Using a clone of Blake (Taken not from his cells, but from his DNA Identity Profile, with some identity and grown as an adult) Servalan infiltrates Coser’s base and gets him to hand IMIPAK over to the cloned Blake. After gaining control of the device, Servalan waits for Blake (whom she is aware is monitoring her communications using Orac) and marks him, Avon and Gan with the weapon. However, Servalan and her contracted Psychostrategist Carnell had failed to take into account Rashel, who marks both Servalan and Travis and threatens to trigger the mark if anyone comes looking for them.

Cloning: Federation scientists publicly gave up cloning centuries ago, as it was inefficient and tended towards genetic stagnation. In reality, they gave their work over to the Clone Masters to perfect.

IMIPAK: Standing for Induced Molecular Instability Projector And Key, IMIPAK allows its user to “mark” a victim by using a special gun. A handbox can then be pressed at any time to activate the mark (triggering unstable molecules) and kill the victim, with a range up to a million miles. Coser destroyed all recorded data about IMIPAK, stole the prototype and killed everyone associated with the project.

Blake: The cloned Blake, though five hours old, gives his age as “thirty-four”. As he has “the beginnings of identity” though not Blake’s memories, we can assume that the real Blake is the same age also. Finally, it’s implied that the assigned grades relate to intelligence, which raises interesting points about Blake (A Grade) and Vila (D Grade).
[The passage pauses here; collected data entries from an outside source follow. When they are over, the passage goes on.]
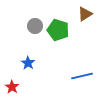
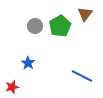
brown triangle: rotated 21 degrees counterclockwise
green pentagon: moved 2 px right, 4 px up; rotated 25 degrees clockwise
blue line: rotated 40 degrees clockwise
red star: rotated 24 degrees clockwise
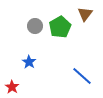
green pentagon: moved 1 px down
blue star: moved 1 px right, 1 px up
blue line: rotated 15 degrees clockwise
red star: rotated 24 degrees counterclockwise
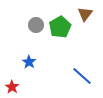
gray circle: moved 1 px right, 1 px up
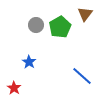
red star: moved 2 px right, 1 px down
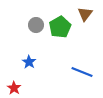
blue line: moved 4 px up; rotated 20 degrees counterclockwise
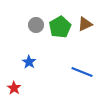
brown triangle: moved 10 px down; rotated 28 degrees clockwise
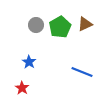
red star: moved 8 px right
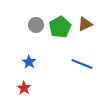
blue line: moved 8 px up
red star: moved 2 px right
Servalan/Travis: Servalan marks Travis with IMIPAK when his back is turned to her. She also references a “slave pit on Ursa Prime” as a threat to him. Travis, meanwhile, has been visiting a “retraining therapist”.

“It’s still alive!”
“I haven’t told it it’s dead yet.”

This episode isn’t a particularly popular one, even with its own writer, yet I really quite like it. Hearing all the negative things said about it makes me doubt my judgement - is Foster’s direction that bad? And the number of double-acts really keeps things moving: Coser and Rashel, Blake and Avon… while Servalan and Psychostrategist Carnell is a standout relationship. The Liberator crew hate each other more than ever, and Brian Croucher makes for an engaging take on Travis.

Okay, the Clone Masters and their silly angelic music are too fey and fantasy-based to really work in the series, and that claw is pretty feeble. And is it just me or does Orac sometimes sound like Basil Brush? I keep expecting him to say “Yes, Mr. Derek.” But if that’s the level of criticism then it’s very little. Okay, Chris Boucher probably came up with the name IMIPAK before he worked out what the initials stood for, but so what? It’s all saved by Servalan’s obvious delight in making potential victims. (Some might like to point out that the marked Travis was in range when she uses it to kill the guard, but maybe it has different settings?)

The final Boucher trademark plot twists keep things moving in the right direction, and overall I find this one to be completely undeserving of its reputation.